Every session starts with a quiz on material from previous sessions. Not the last one - from 3-5 sessions back. The idea is to let the brain forget a little so it has to work harder to recall. That’s when things actually stick.

Then I plan what I’m building. Not “start coding” - first an architecture discussion. The coach asks why this structure, what dependencies, what if requirements change. Only when I have a plan do I write code.

During coding, the coach throws random questions from past topics. “What’s the difference between middleware and a guard in NestJS?” - 15 seconds to answer, then back to code. It’s a bit distracting, but that’s the point - old stuff shouldn’t just fade away.

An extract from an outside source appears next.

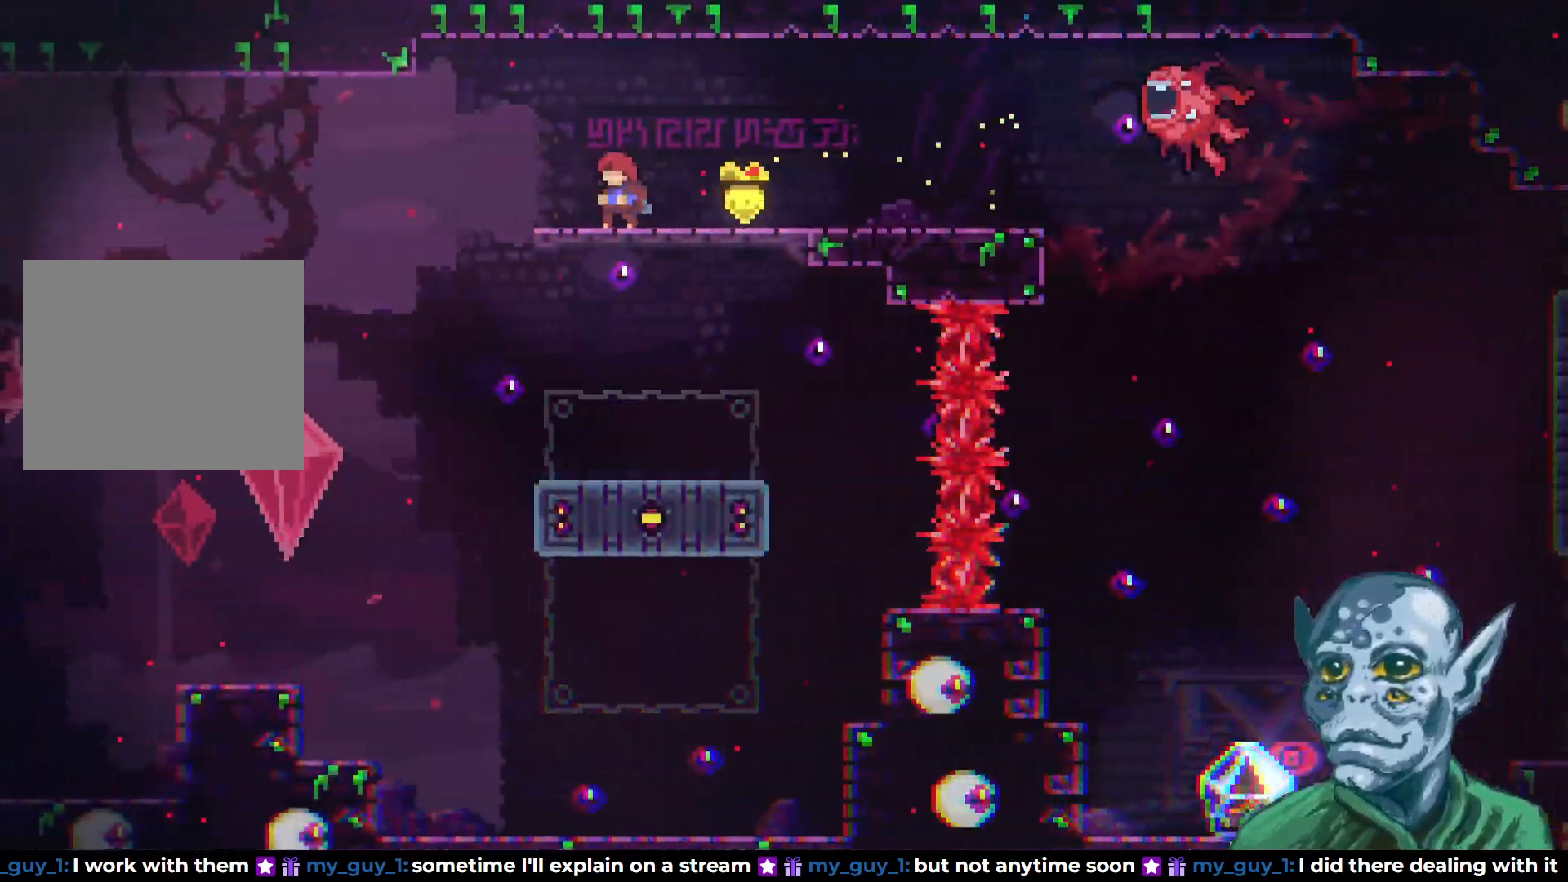
{"buttons": [], "left_stick": "center", "right_stick": "center", "events": [[200, "DPAD_LEFT", "down"], [283, "DPAD_LEFT", "up"]]}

At the end of every session, two mandatory parts. First - I have to explain what I built and why. Not “I made a CRUD” but in detail - what decisions I made, why a repository pattern instead of direct database access, where the pattern comes from. The coach scores it 1-5. Second - an interview-style question. One question, I answer like I’m in a job interview, I get a score and feedback.

The session generates Anki flashcards. Not just standard question-answer pairs, but also cards that connect concepts - “How does Dependency Injection in NestJS relate to the Dependency Inversion Principle from SOLID?“. 5-10 minutes of daily review outside sessions.

Tracking between sessions

The system logs what I struggled with. If I score 2/5 on database transactions during a quiz, that topic comes back. Not as “let’s review transactions” - more like I’ll get a task that requires using transactions in the context of something new. Topics I stumble on don’t disappear until I actually get them.

Every session ends with a log - what I did, how it went, where I got stuck, what’s next. The coach plans the next session based on these logs, not a rigid curriculum.

What came out of it

Two weeks in, too early for any hard conclusions. But I built two full NestJS modules from scratch. Database, relations, error handling, repository pattern, DTOs. Things I previously “knew” from reading AI-generated code, I can now actually write and - more importantly - explain every line.

The difference is this: before, I’d open generated code and think “yeah, I get it”. Now I write the code myself and I know exactly where I don’t understand, because I get stuck there. Not understanding stopped being invisible.

Not quitting AI

This isn’t about ditching AI. It’s the opposite. When I actually understand what I’m reading, I get way more out of AI than I ever did before. I can judge whether generated code makes sense. I can fix it. I can ask a good question instead of accepting the first answer.

The whole system - prompts, skills, session logs, roadmap - is open on GitHub. If you’re trying something similar or have ideas on how to improve it, let me know.